Cordis is a global company, with operations in more than 50 countries. The acquisition is expected to close in approximately 20 principal countries during the second quarter of fiscal 2016 and in the remaining countries afterward, subject to regulatory approval and customary closing conditions. Transaction and integration costs associated with the acquisition of Cordis were $44 million during fiscal 2015, and are included in amortization and other acquisition-related costs in the consolidated statements of earnings.
AccessClosure
On May 9, 2014, we completed the acquisition of Access Closure, Inc. ("AccessClosure") for $320 million in an all-cash transaction. We funded the acquisition with cash on hand. The acquisition of AccessClosure, a manufacturer and distributor of extravascular closure devices, expands the Medical segment's portfolio of self-manufactured products.
The assessment of the fair value of assets acquired and liabilities assumed for AccessClosure was completed during fiscal 2015 and resulted in goodwill of $152 million and identifiable intangible assets, primarily developed technology, of $133 million, with a weighted-average useful life of 9 years.
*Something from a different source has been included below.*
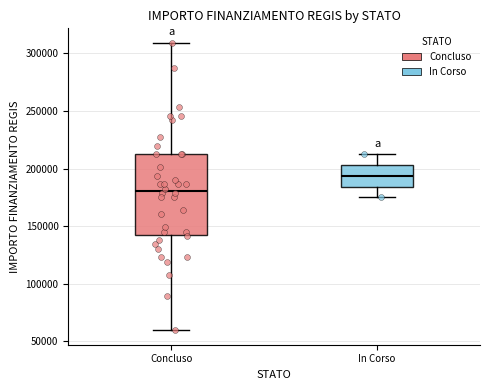

Reading left to right, read every box against the y-axis: the position of its median line, the range the box covers, and the ends of its whiskers. The values are not printed on the chart, so give them approximately, as read against the axis.

Concluso: median 180000, box 145000 to 210000, whiskers 60000 to 310000
In Corso: median 195000, box 185000 to 205000, whiskers 175000 to 210000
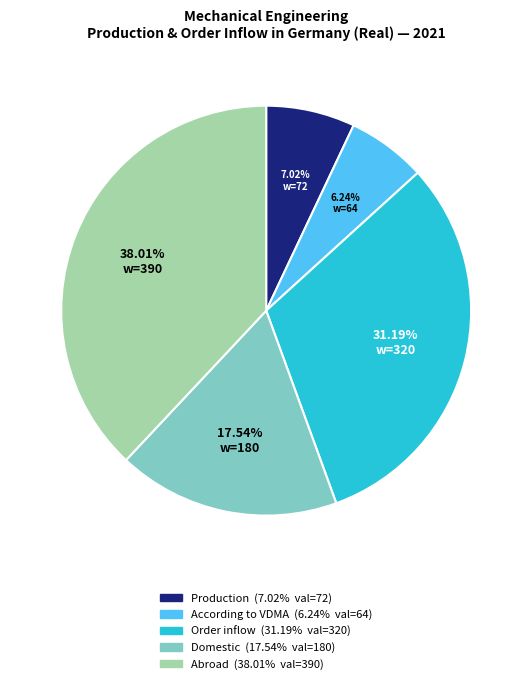

Rank the categories by value from lowest to highest.

According to VDMA, Production, Domestic, Order inflow, Abroad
Our fair value estimates utilize significant unobservable inputs and thus represent Level 3 fair value measurements. The estimated fair value of the identifiable intangible assets was determined primarily using an income-based approach, which includes market participant expectations of the cash flows that an asset could generate over its remaining useful life, discounted back to present value using an appropriate rate of return. The useful lives were determined primarily using inputs of projected technology obsolescence rates. The discount rate used to arrive at the present value of identifiable intangible assets was 10 percent to reflect the internal rate of return and uncertainty in the cash flow projections.